TO-DO ITEM:
Please retype the records below exactly as they appear, but leave out the pictures.

________________

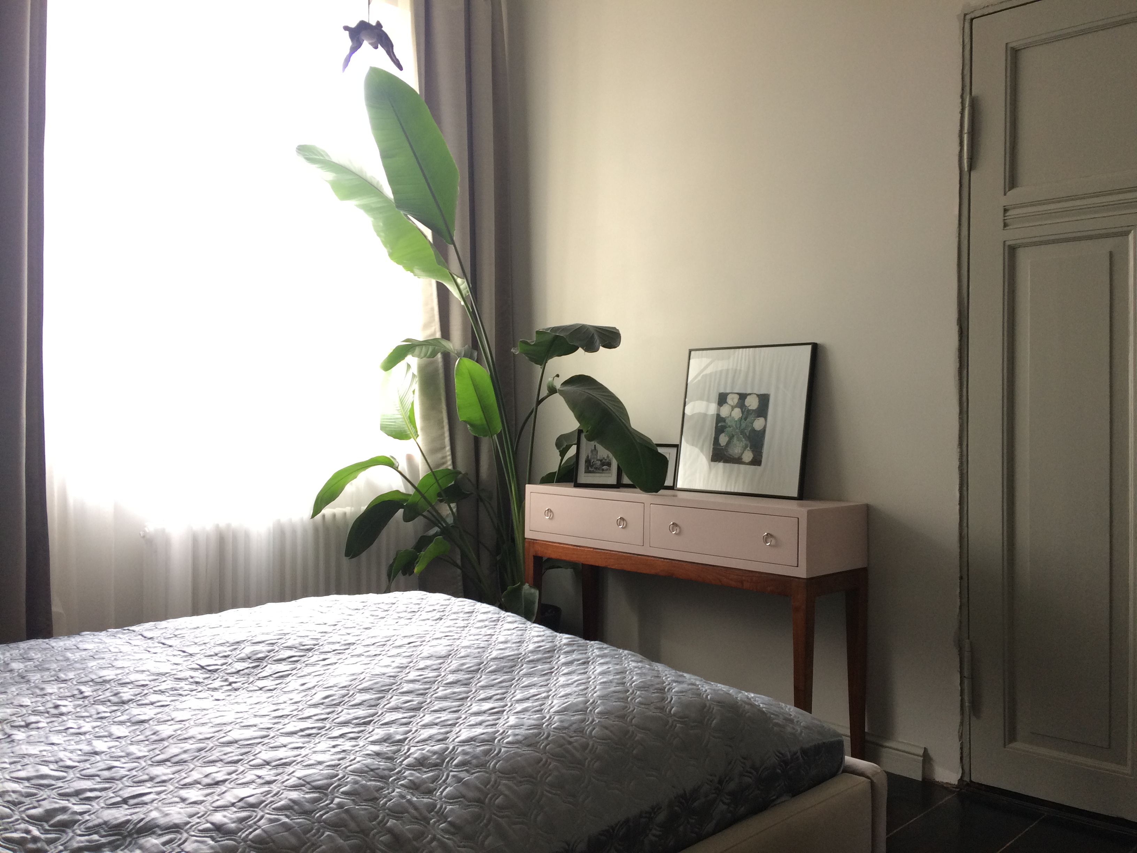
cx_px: 568
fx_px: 953
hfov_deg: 61.7
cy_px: 426
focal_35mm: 29
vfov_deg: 48.2
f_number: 2.2
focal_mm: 4.15
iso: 64
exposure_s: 1/33
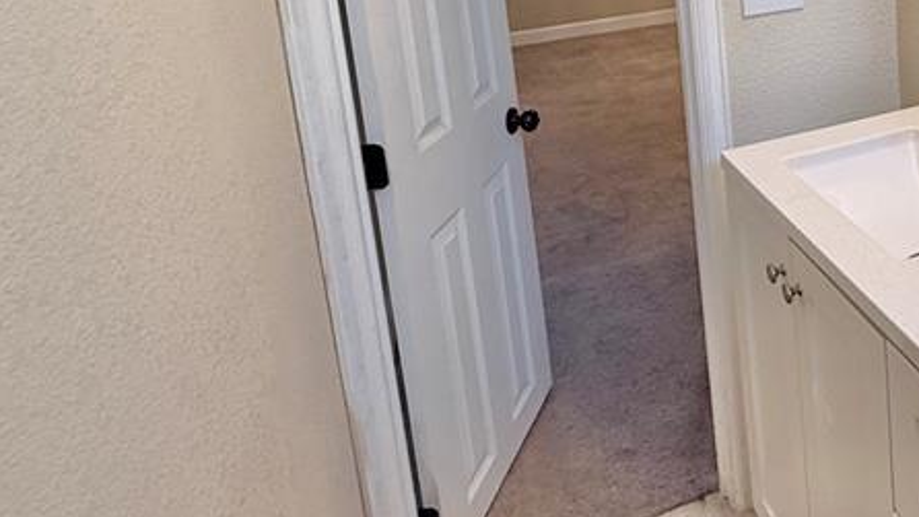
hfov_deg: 49.4
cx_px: 853
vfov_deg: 30.5
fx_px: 853
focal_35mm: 35
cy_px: -40
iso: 160
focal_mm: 2.22
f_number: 2.2
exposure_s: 1/120
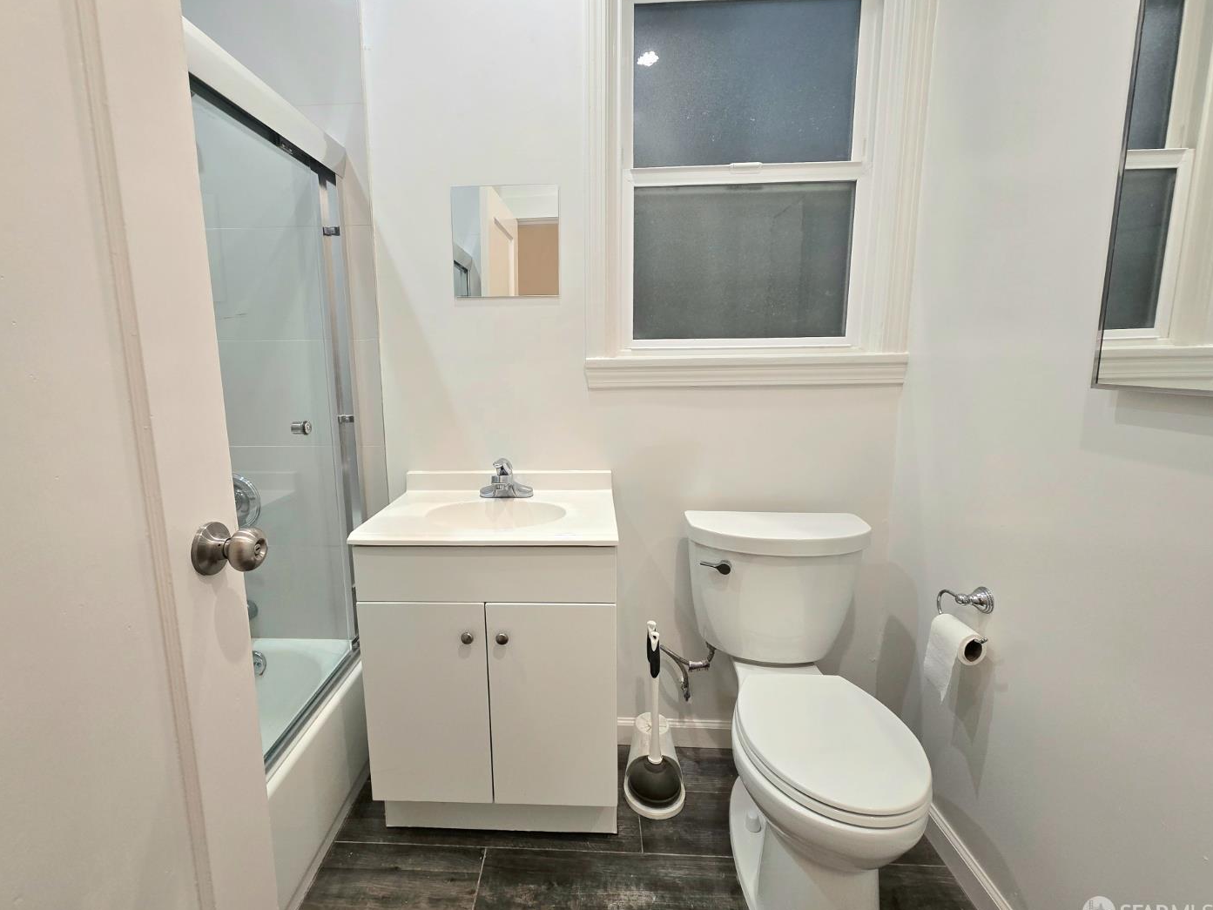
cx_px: 567
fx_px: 491
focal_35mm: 14
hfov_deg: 101.9
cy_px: 443
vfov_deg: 85.7
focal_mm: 2.2
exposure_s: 1/60.2
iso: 100
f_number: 2.2
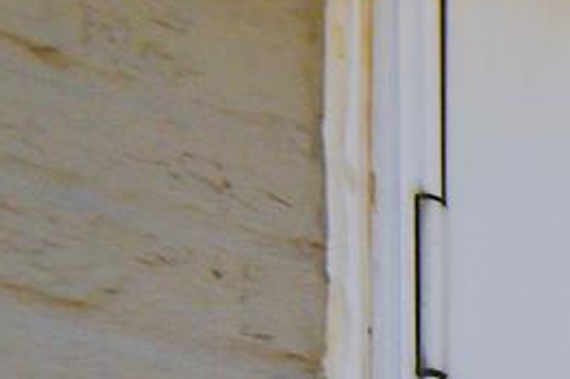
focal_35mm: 125
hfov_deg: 8.7
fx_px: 1977
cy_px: 1067
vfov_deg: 9.2
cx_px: 2176
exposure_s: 1/320
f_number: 6.3
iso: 100
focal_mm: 16
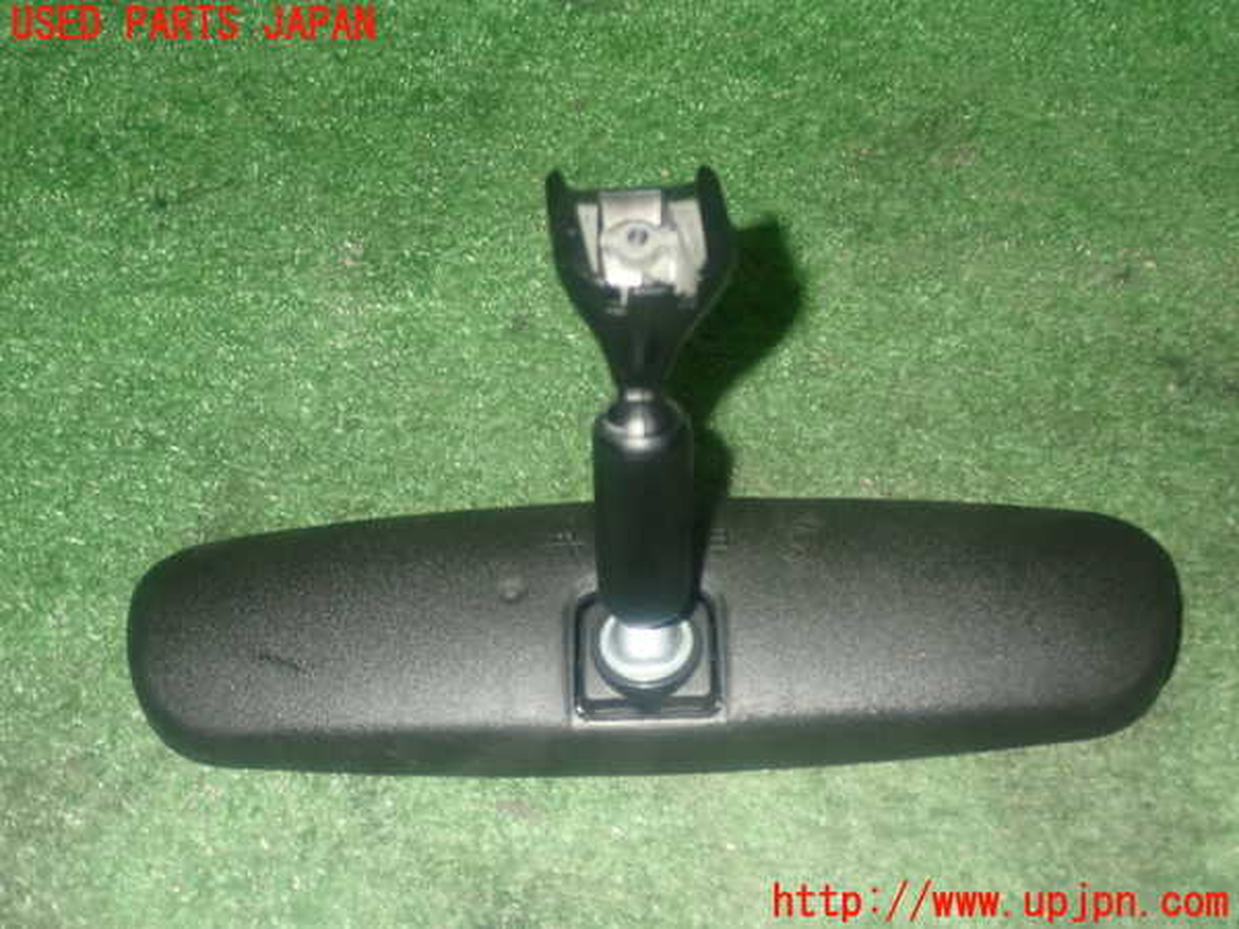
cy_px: 464
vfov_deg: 35.1
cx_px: 620
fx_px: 1468
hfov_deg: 45.8
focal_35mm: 41
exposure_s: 1/40
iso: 800
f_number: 8
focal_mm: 7.31
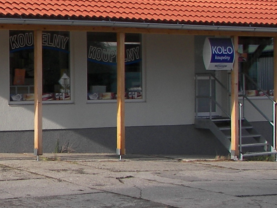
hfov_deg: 17.8
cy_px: 67
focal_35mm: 105
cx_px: -54
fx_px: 840
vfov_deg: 14.1
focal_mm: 6
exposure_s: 1/500
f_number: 2.8
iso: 50
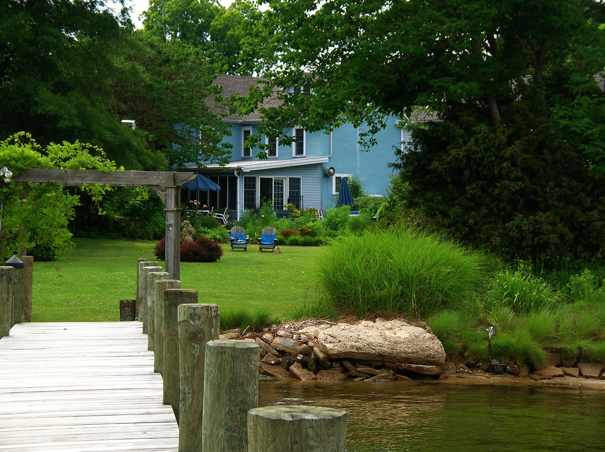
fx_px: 1903
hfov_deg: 18.1
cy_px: 226
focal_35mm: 109
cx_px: 302
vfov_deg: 13.6
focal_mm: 17.9
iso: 50
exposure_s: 1/135
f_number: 4.9
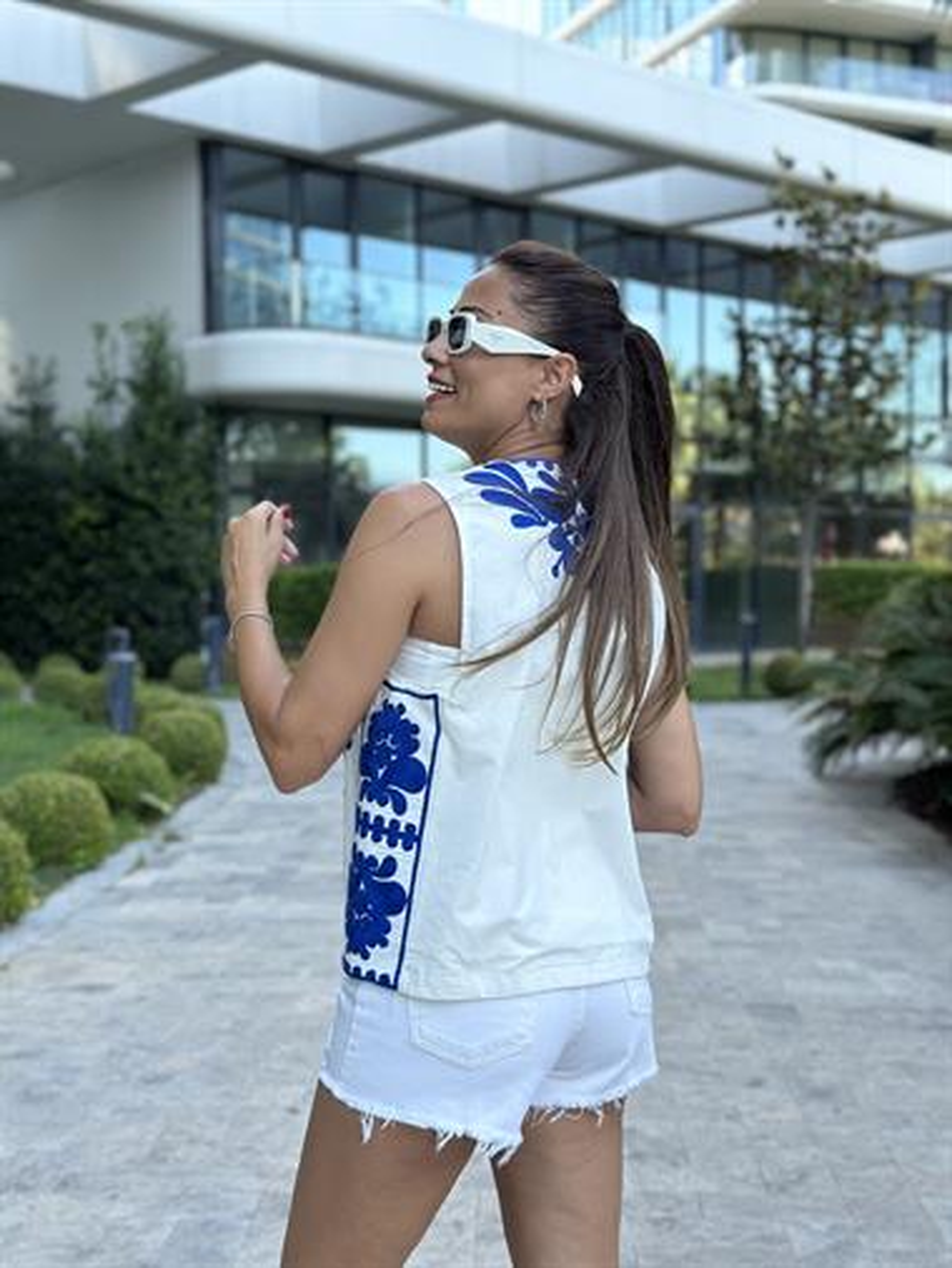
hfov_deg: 30.3
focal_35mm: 48
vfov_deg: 39.6
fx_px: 1759
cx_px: 476
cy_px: 634
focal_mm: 6.86
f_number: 1.78
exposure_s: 1/506
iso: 80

________________

ANSWER BOX:
cx_px: 568
fx_px: 953
hfov_deg: 61.7
cy_px: 426
focal_35mm: 29
vfov_deg: 48.2
f_number: 2.2
focal_mm: 4.15
iso: 64
exposure_s: 1/33
hfov_deg: 49.4
cx_px: 853
vfov_deg: 30.5
fx_px: 853
focal_35mm: 35
cy_px: -40
iso: 160
focal_mm: 2.22
f_number: 2.2
exposure_s: 1/120
cx_px: 567
fx_px: 491
focal_35mm: 14
hfov_deg: 101.9
cy_px: 443
vfov_deg: 85.7
focal_mm: 2.2
exposure_s: 1/60.2
iso: 100
f_number: 2.2
focal_35mm: 125
hfov_deg: 8.7
fx_px: 1977
cy_px: 1067
vfov_deg: 9.2
cx_px: 2176
exposure_s: 1/320
f_number: 6.3
iso: 100
focal_mm: 16
cy_px: 464
vfov_deg: 35.1
cx_px: 620
fx_px: 1468
hfov_deg: 45.8
focal_35mm: 41
exposure_s: 1/40
iso: 800
f_number: 8
focal_mm: 7.31
hfov_deg: 17.8
cy_px: 67
focal_35mm: 105
cx_px: -54
fx_px: 840
vfov_deg: 14.1
focal_mm: 6
exposure_s: 1/500
f_number: 2.8
iso: 50
fx_px: 1903
hfov_deg: 18.1
cy_px: 226
focal_35mm: 109
cx_px: 302
vfov_deg: 13.6
focal_mm: 17.9
iso: 50
exposure_s: 1/135
f_number: 4.9
hfov_deg: 30.3
focal_35mm: 48
vfov_deg: 39.6
fx_px: 1759
cx_px: 476
cy_px: 634
focal_mm: 6.86
f_number: 1.78
exposure_s: 1/506
iso: 80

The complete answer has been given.